When I turned 18, I lived with my family in Nashville, Tennesee; therefore that’s where my draft board was. By the time the lottery system was in place, I had decided that, even though I opposed the war, I would not resist the draft. This was equal parts idealism (if I successfully avoided the draft, someone less priviledged would be sent in my place); pragmatism (I was by then in law school and "draft dodger" hardly seemed a resume enhancer); and good old Scotch-Irish Presbyterian upbringing (no lying, cheating, stealing, or avoiding responsibililty). I don’t remember my draft number, but I was within target range.

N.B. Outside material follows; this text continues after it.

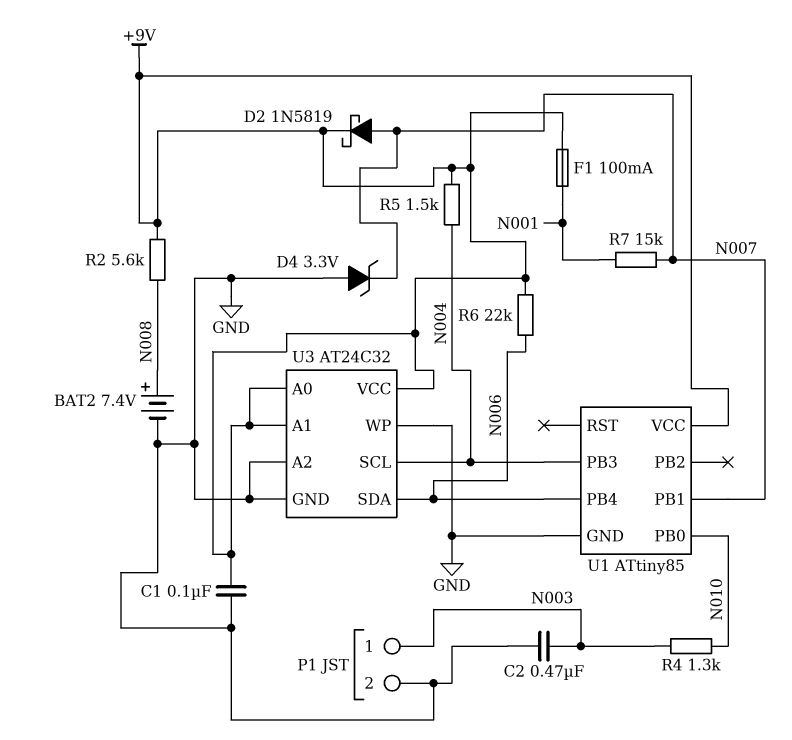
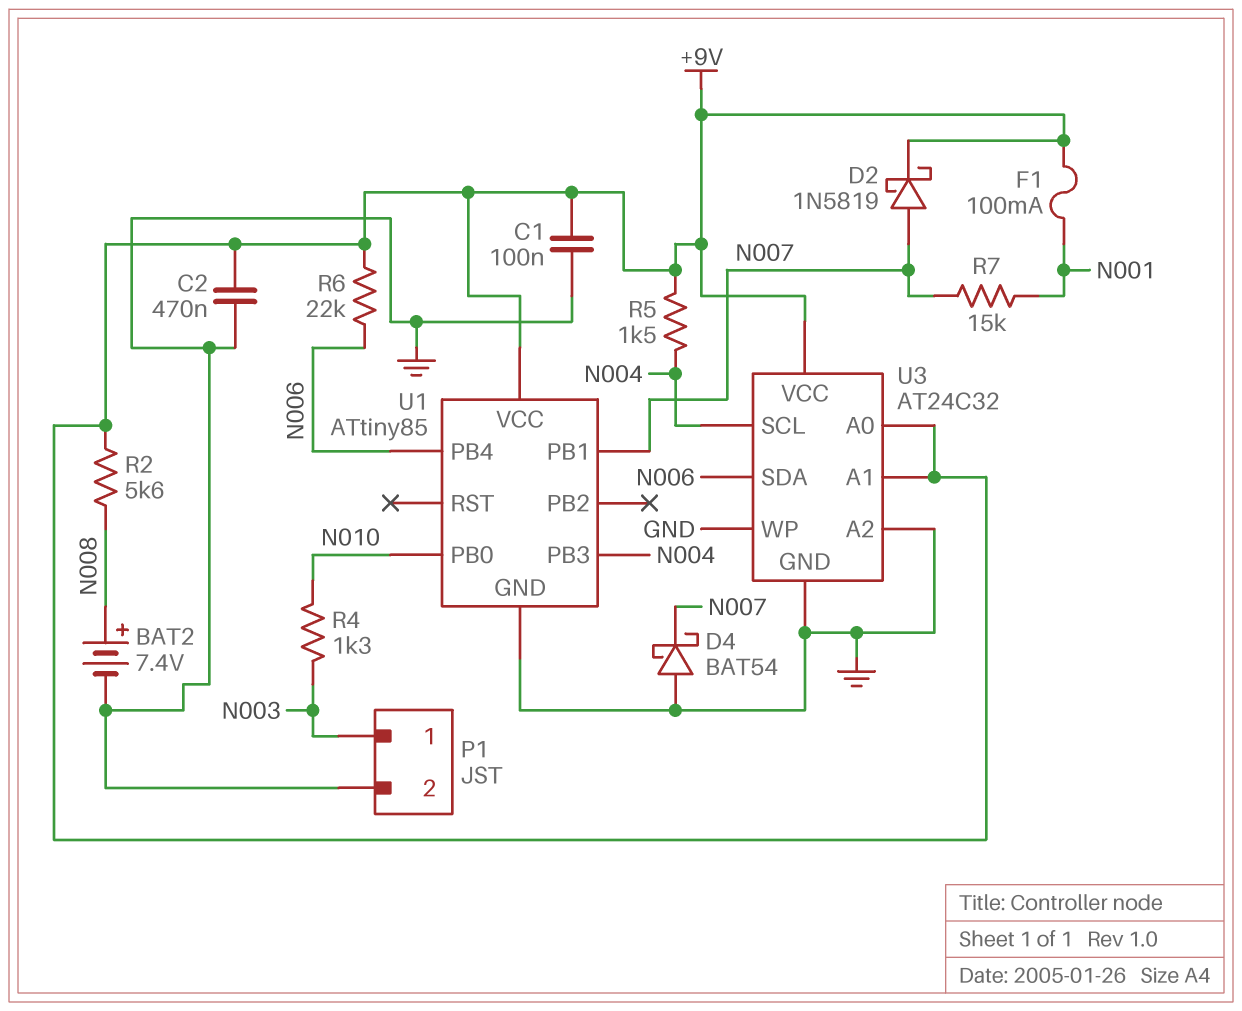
C2: 470nF (GND, N003) -> 470nF (+9V, GND)
D4: zener 3.3V (A GND, K N007) -> schottky BAT54 (A GND, K N007)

When the notice to appear for my physical arrived at my parents’ home in Nashville, I was a senior at UNC-Chapel Hill and alerted my draft board that I could not make my appointment in Nashville. They obliged with a revised notice to appear in Chapel Hill. By then, alas, I had moved on to Cambridge, Massachusetts and Harvard Law School. Again I demurred; and again I was obliged with a notice to appear in Cambridge, which I did. The scene at the recruitment center in Cambridge Massachusetts in the fall of 1969 was right out of Born on the 4th of July. Surely the recruiters were getting hazardous duty pay. At the end of the process, I remember there were 13 people in my group and everyone except me had a dossier presenting his case for why he should not be drafted.
I went back to my apartment and waited. When my notice arrived, I had been classified 1-Y, a classification for registrants with limiting but not disabling medical conditions. When 1-Y was discontinued in 1971, it is my understanding that everyone in that category was reclassified 4-F. I never asked why I was classifed 1-Y and never knew. The only thing I can imagine is poor eyesight, but that never limited anything else I wanted to do.
I’ve always assumed I would have been drafted from Nashville or Chapel Hill, but that the draft board just figured those Cambridge protesters were more trouble than they were worth. So thanks to all the protesters around me in Cambridge that day. I’ve gone on with my life, conscience relatively clean. If I ever run for President, no one can say I dodged the draft.